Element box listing
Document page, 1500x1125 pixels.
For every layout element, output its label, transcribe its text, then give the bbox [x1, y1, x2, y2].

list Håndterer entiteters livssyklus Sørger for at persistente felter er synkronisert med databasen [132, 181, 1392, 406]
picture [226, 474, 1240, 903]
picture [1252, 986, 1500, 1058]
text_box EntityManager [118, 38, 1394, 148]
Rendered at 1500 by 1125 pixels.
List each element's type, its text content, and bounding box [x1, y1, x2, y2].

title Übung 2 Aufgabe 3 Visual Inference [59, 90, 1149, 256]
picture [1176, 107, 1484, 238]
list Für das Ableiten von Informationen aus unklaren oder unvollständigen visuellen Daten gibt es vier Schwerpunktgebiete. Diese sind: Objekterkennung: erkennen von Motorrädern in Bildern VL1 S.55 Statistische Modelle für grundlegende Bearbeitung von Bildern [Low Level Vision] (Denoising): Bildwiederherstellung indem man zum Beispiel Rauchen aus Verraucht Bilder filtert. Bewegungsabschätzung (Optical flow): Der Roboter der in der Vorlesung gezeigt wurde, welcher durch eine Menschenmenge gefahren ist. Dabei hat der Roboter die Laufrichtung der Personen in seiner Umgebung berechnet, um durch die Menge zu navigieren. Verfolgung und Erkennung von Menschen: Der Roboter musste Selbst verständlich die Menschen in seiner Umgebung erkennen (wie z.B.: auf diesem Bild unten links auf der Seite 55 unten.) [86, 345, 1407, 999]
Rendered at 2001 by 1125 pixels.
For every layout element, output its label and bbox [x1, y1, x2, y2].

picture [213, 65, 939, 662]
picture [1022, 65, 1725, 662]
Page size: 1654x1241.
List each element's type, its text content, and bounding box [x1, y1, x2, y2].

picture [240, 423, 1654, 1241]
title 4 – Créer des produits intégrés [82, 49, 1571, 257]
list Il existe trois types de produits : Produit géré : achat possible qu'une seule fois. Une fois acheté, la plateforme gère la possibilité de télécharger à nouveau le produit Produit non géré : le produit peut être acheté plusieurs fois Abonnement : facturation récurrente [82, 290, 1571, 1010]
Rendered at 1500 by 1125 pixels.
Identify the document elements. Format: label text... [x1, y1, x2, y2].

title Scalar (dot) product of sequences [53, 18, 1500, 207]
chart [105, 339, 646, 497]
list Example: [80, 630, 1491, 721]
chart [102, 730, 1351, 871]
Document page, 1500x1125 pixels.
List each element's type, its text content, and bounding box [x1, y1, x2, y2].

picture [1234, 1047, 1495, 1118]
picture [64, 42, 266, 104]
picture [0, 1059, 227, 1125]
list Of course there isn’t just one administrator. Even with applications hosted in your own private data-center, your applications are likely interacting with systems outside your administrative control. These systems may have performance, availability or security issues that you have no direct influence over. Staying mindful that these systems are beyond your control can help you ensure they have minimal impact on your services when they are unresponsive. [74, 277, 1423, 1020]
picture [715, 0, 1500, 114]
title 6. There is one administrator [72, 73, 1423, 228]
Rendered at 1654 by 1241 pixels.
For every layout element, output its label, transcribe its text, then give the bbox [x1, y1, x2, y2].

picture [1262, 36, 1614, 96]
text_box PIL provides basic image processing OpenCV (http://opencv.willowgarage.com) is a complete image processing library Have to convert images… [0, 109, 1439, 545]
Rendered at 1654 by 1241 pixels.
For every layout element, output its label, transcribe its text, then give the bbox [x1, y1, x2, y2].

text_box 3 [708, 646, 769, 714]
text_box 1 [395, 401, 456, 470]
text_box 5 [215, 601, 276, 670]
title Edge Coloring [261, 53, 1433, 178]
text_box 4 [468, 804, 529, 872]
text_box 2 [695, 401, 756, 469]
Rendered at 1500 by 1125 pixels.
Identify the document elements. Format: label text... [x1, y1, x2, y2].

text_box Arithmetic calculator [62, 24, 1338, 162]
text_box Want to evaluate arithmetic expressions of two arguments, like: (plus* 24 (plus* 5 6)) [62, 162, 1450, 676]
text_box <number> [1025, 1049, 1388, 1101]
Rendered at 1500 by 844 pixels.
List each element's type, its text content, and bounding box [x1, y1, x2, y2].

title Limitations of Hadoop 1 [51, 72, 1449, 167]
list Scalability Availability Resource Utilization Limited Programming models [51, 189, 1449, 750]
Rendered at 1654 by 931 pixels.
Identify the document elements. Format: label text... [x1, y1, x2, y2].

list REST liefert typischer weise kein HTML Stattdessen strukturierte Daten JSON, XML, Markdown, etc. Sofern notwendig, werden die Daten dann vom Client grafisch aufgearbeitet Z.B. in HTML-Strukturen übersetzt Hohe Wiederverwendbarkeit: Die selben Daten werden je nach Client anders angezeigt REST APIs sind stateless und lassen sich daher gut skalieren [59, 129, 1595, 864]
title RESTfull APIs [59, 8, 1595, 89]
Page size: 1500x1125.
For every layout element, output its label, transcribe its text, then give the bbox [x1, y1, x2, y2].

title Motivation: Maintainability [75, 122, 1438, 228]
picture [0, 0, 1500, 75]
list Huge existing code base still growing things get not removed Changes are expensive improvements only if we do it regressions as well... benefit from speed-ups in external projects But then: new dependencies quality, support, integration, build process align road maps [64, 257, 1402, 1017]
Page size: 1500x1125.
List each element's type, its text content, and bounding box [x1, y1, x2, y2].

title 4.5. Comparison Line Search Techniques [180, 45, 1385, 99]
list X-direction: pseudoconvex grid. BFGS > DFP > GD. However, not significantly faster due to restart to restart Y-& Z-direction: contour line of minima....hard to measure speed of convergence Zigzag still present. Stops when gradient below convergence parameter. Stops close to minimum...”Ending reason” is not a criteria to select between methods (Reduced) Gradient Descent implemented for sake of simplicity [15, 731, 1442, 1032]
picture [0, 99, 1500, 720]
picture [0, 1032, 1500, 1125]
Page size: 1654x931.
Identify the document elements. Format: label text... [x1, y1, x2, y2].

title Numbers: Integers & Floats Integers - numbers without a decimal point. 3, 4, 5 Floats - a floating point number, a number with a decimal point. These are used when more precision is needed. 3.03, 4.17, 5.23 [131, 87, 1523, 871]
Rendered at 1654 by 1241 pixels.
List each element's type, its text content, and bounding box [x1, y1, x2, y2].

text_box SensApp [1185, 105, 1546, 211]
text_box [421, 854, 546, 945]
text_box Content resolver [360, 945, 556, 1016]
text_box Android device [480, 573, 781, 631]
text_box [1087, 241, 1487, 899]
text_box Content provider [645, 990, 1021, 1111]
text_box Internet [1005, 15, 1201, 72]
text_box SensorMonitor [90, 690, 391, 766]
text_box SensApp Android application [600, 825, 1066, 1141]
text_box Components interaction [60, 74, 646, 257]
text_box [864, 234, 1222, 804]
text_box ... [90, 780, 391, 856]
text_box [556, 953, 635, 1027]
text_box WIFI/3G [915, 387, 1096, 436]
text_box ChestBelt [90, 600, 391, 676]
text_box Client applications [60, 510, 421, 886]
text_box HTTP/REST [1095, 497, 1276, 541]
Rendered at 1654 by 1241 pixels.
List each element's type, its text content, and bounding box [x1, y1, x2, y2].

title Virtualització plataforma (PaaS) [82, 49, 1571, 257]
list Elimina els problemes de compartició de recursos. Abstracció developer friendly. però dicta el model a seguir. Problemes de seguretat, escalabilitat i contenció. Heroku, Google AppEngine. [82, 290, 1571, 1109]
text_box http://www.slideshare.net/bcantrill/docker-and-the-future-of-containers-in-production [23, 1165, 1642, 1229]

Your goal >> Update the listing above by changing every "Rendered at" to "Displayed at" and leaving everything else as it is.

Output below >>
Document page, 1500x1125 pixels.
For every layout element, output its label, transcribe its text, then give the bbox [x1, y1, x2, y2].

list Håndterer entiteters livssyklus Sørger for at persistente felter er synkronisert med databasen [132, 181, 1392, 406]
picture [226, 474, 1240, 903]
picture [1252, 986, 1500, 1058]
text_box EntityManager [118, 38, 1394, 148]
Displayed at 1500 by 1125 pixels.
List each element's type, its text content, and bounding box [x1, y1, x2, y2].

title Übung 2 Aufgabe 3 Visual Inference [59, 90, 1149, 256]
picture [1176, 107, 1484, 238]
list Für das Ableiten von Informationen aus unklaren oder unvollständigen visuellen Daten gibt es vier Schwerpunktgebiete. Diese sind: Objekterkennung: erkennen von Motorrädern in Bildern VL1 S.55 Statistische Modelle für grundlegende Bearbeitung von Bildern [Low Level Vision] (Denoising): Bildwiederherstellung indem man zum Beispiel Rauchen aus Verraucht Bilder filtert. Bewegungsabschätzung (Optical flow): Der Roboter der in der Vorlesung gezeigt wurde, welcher durch eine Menschenmenge gefahren ist. Dabei hat der Roboter die Laufrichtung der Personen in seiner Umgebung berechnet, um durch die Menge zu navigieren. Verfolgung und Erkennung von Menschen: Der Roboter musste Selbst verständlich die Menschen in seiner Umgebung erkennen (wie z.B.: auf diesem Bild unten links auf der Seite 55 unten.) [86, 345, 1407, 999]
Displayed at 2001 by 1125 pixels.
For every layout element, output its label and bbox [x1, y1, x2, y2].

picture [213, 65, 939, 662]
picture [1022, 65, 1725, 662]
Page size: 1654x1241.
List each element's type, its text content, and bounding box [x1, y1, x2, y2].

picture [240, 423, 1654, 1241]
title 4 – Créer des produits intégrés [82, 49, 1571, 257]
list Il existe trois types de produits : Produit géré : achat possible qu'une seule fois. Une fois acheté, la plateforme gère la possibilité de télécharger à nouveau le produit Produit non géré : le produit peut être acheté plusieurs fois Abonnement : facturation récurrente [82, 290, 1571, 1010]
Displayed at 1500 by 1125 pixels.
Identify the document elements. Format: label text... [x1, y1, x2, y2].

title Scalar (dot) product of sequences [53, 18, 1500, 207]
chart [105, 339, 646, 497]
list Example: [80, 630, 1491, 721]
chart [102, 730, 1351, 871]
Document page, 1500x1125 pixels.
List each element's type, its text content, and bounding box [x1, y1, x2, y2].

picture [1234, 1047, 1495, 1118]
picture [64, 42, 266, 104]
picture [0, 1059, 227, 1125]
list Of course there isn’t just one administrator. Even with applications hosted in your own private data-center, your applications are likely interacting with systems outside your administrative control. These systems may have performance, availability or security issues that you have no direct influence over. Staying mindful that these systems are beyond your control can help you ensure they have minimal impact on your services when they are unresponsive. [74, 277, 1423, 1020]
picture [715, 0, 1500, 114]
title 6. There is one administrator [72, 73, 1423, 228]
Displayed at 1654 by 1241 pixels.
For every layout element, output its label, transcribe its text, then give the bbox [x1, y1, x2, y2].

picture [1262, 36, 1614, 96]
text_box PIL provides basic image processing OpenCV (http://opencv.willowgarage.com) is a complete image processing library Have to convert images… [0, 109, 1439, 545]
Displayed at 1654 by 1241 pixels.
For every layout element, output its label, transcribe its text, then give the bbox [x1, y1, x2, y2].

text_box 3 [708, 646, 769, 714]
text_box 1 [395, 401, 456, 470]
text_box 5 [215, 601, 276, 670]
title Edge Coloring [261, 53, 1433, 178]
text_box 4 [468, 804, 529, 872]
text_box 2 [695, 401, 756, 469]
Displayed at 1500 by 1125 pixels.
Identify the document elements. Format: label text... [x1, y1, x2, y2].

text_box Arithmetic calculator [62, 24, 1338, 162]
text_box Want to evaluate arithmetic expressions of two arguments, like: (plus* 24 (plus* 5 6)) [62, 162, 1450, 676]
text_box <number> [1025, 1049, 1388, 1101]
Displayed at 1500 by 844 pixels.
List each element's type, its text content, and bounding box [x1, y1, x2, y2].

title Limitations of Hadoop 1 [51, 72, 1449, 167]
list Scalability Availability Resource Utilization Limited Programming models [51, 189, 1449, 750]
Displayed at 1654 by 931 pixels.
Identify the document elements. Format: label text... [x1, y1, x2, y2].

list REST liefert typischer weise kein HTML Stattdessen strukturierte Daten JSON, XML, Markdown, etc. Sofern notwendig, werden die Daten dann vom Client grafisch aufgearbeitet Z.B. in HTML-Strukturen übersetzt Hohe Wiederverwendbarkeit: Die selben Daten werden je nach Client anders angezeigt REST APIs sind stateless und lassen sich daher gut skalieren [59, 129, 1595, 864]
title RESTfull APIs [59, 8, 1595, 89]
Page size: 1500x1125.
For every layout element, output its label, transcribe its text, then give the bbox [x1, y1, x2, y2].

title Motivation: Maintainability [75, 122, 1438, 228]
picture [0, 0, 1500, 75]
list Huge existing code base still growing things get not removed Changes are expensive improvements only if we do it regressions as well... benefit from speed-ups in external projects But then: new dependencies quality, support, integration, build process align road maps [64, 257, 1402, 1017]
Page size: 1500x1125.
List each element's type, its text content, and bounding box [x1, y1, x2, y2].

title 4.5. Comparison Line Search Techniques [180, 45, 1385, 99]
list X-direction: pseudoconvex grid. BFGS > DFP > GD. However, not significantly faster due to restart to restart Y-& Z-direction: contour line of minima....hard to measure speed of convergence Zigzag still present. Stops when gradient below convergence parameter. Stops close to minimum...”Ending reason” is not a criteria to select between methods (Reduced) Gradient Descent implemented for sake of simplicity [15, 731, 1442, 1032]
picture [0, 99, 1500, 720]
picture [0, 1032, 1500, 1125]
Page size: 1654x931.
Identify the document elements. Format: label text... [x1, y1, x2, y2].

title Numbers: Integers & Floats Integers - numbers without a decimal point. 3, 4, 5 Floats - a floating point number, a number with a decimal point. These are used when more precision is needed. 3.03, 4.17, 5.23 [131, 87, 1523, 871]
Displayed at 1654 by 1241 pixels.
List each element's type, its text content, and bounding box [x1, y1, x2, y2].

text_box SensApp [1185, 105, 1546, 211]
text_box [421, 854, 546, 945]
text_box Content resolver [360, 945, 556, 1016]
text_box Android device [480, 573, 781, 631]
text_box [1087, 241, 1487, 899]
text_box Content provider [645, 990, 1021, 1111]
text_box Internet [1005, 15, 1201, 72]
text_box SensorMonitor [90, 690, 391, 766]
text_box SensApp Android application [600, 825, 1066, 1141]
text_box Components interaction [60, 74, 646, 257]
text_box [864, 234, 1222, 804]
text_box ... [90, 780, 391, 856]
text_box [556, 953, 635, 1027]
text_box WIFI/3G [915, 387, 1096, 436]
text_box ChestBelt [90, 600, 391, 676]
text_box Client applications [60, 510, 421, 886]
text_box HTTP/REST [1095, 497, 1276, 541]
Displayed at 1654 by 1241 pixels.
List each element's type, its text content, and bounding box [x1, y1, x2, y2].

title Virtualització plataforma (PaaS) [82, 49, 1571, 257]
list Elimina els problemes de compartició de recursos. Abstracció developer friendly. però dicta el model a seguir. Problemes de seguretat, escalabilitat i contenció. Heroku, Google AppEngine. [82, 290, 1571, 1109]
text_box http://www.slideshare.net/bcantrill/docker-and-the-future-of-containers-in-production [23, 1165, 1642, 1229]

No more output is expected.